N-gram language models
You can try creating an n-gram language model on auto - generated spam pages and one in a collection of other non-spam web pages.
Then you can simply clog new pages using language models to see if the text looks more like spam web pages or regular web content.
Best Bayesian score
When you clog text using the spam language model, you get an estimate of the probability of finding this text on the P(Text|Spam) spam web page P(Text|Spam) . The designation is read as the Text probability of the specified Spam (page) . A non-spam language model score is an estimate of the likelihood of text on a non-spam web page, P(Text|Non-Spam) .
However, you probably really need the term P(Spam|Text) or, equivalently, P(Non-Spam|Text) . That is, you want to know the likelihood that the Spam or Non-Spam page is listed in the text that appears on it .
To get any of them, you will need to use the Bayesian Law , which says
P(B|A)P(A) P(A|B) = ------------ P(B)
Using the Bayesian law, we have
P(Spam|Text)=P(Text|Spam)P(Spam)/P(Text)
and
P(Non-Spam|Text)=P(Text|Non-Spam)P(Non-Spam)/P(Text)
P(Spam) is your previous belief that a page randomly selected from the Internet is spam. You can estimate this amount by counting the number of spam web pages in an example, or you can even use it as a parameter that you manually set to compromise accuracy and recall . For example, if you set this parameter to a large value, fewer spam pages are erroneously classified as non-spam, and if it is low, this will result in fewer unwanted pages being accidentally classified as spam.

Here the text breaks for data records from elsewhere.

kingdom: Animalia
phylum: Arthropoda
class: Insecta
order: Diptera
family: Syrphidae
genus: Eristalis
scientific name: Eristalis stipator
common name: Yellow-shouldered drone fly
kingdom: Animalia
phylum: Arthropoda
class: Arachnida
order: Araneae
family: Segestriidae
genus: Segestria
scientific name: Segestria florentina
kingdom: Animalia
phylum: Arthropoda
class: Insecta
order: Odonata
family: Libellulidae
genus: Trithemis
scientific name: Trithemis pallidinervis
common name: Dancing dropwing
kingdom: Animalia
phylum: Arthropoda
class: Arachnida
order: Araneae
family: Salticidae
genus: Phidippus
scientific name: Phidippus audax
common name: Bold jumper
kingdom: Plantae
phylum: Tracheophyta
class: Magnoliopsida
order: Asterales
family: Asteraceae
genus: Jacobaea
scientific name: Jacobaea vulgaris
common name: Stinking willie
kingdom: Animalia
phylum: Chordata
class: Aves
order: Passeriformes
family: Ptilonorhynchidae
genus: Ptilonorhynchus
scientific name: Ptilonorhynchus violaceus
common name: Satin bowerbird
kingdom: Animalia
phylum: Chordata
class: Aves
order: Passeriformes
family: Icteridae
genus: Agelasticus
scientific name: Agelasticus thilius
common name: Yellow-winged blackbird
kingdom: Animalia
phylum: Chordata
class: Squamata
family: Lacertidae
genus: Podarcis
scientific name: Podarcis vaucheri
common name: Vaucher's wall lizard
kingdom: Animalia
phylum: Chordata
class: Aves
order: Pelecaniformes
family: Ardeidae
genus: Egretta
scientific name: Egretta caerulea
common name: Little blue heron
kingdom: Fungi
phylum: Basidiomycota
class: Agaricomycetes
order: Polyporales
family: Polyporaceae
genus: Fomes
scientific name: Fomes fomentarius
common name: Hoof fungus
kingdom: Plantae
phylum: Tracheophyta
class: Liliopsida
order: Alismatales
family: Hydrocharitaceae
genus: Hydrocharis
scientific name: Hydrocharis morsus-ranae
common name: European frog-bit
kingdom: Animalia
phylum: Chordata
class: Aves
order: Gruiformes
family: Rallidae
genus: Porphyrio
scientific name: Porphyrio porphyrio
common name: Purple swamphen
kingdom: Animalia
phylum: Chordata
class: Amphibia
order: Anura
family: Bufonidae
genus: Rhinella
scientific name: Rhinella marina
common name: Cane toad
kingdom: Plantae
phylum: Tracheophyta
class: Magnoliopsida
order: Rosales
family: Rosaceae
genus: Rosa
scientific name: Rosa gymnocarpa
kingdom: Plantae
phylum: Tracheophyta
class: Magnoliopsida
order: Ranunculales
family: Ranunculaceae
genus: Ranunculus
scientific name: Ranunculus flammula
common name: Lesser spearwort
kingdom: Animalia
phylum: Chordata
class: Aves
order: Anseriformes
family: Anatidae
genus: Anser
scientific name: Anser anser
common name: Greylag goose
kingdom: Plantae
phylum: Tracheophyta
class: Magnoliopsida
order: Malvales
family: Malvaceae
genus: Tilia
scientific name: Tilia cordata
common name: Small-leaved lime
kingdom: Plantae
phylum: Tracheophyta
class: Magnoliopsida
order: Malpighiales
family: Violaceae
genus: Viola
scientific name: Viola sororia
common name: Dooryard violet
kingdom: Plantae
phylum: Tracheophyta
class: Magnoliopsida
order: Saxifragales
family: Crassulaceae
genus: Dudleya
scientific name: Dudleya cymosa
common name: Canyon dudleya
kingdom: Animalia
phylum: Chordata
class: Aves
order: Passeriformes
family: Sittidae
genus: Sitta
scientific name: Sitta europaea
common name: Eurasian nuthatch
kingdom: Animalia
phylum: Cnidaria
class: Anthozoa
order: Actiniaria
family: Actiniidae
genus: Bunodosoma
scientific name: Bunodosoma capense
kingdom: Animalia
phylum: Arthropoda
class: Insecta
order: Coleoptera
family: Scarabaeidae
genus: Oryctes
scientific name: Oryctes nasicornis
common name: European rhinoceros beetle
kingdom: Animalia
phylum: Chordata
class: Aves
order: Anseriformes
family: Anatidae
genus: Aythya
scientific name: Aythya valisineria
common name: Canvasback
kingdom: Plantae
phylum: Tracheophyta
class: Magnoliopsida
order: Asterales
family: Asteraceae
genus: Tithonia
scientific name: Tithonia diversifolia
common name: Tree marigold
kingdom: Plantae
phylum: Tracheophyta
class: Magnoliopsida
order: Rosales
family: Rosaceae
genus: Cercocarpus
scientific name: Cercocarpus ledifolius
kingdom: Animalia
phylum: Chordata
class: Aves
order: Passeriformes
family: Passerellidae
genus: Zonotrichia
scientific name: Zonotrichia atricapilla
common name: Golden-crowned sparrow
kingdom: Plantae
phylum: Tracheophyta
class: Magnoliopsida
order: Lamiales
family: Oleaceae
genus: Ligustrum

The term P(Text) is the general probability of finding Text on any web page. If we ignore that P(Text|Spam) and P(Text|Non-Spam) were defined using different models, this can be calculated as P(Text)=P(Text|Spam)P(Spam) + P(Text|Non-Spam)P(Non-Spam) . This summarizes the Spam / Non-Spam binary variable.
Classification only
However, if you are not going to use probabilities for anything else, you do not need to calculate P(Text) . Most likely, you can simply compare the numerators P(Text|Spam)P(Spam) and P(Text|Non-Spam)P(Non-Spam) . If the first one is larger, the page is most likely spam, and if the second is larger, the page is most likely not spam. This works because the above equations for P(Spam|Text) and P(Non-Spam|Text) normalized to the value of the same P(Text) .
Instruments
In terms of software toolkits that you could use for something like this, SRILM would be a good place to start, and it's free for non-commercial use. If you want to use something commercially, and you do not want to pay for a license, you can use IRST LM , which is distributed under LGPL.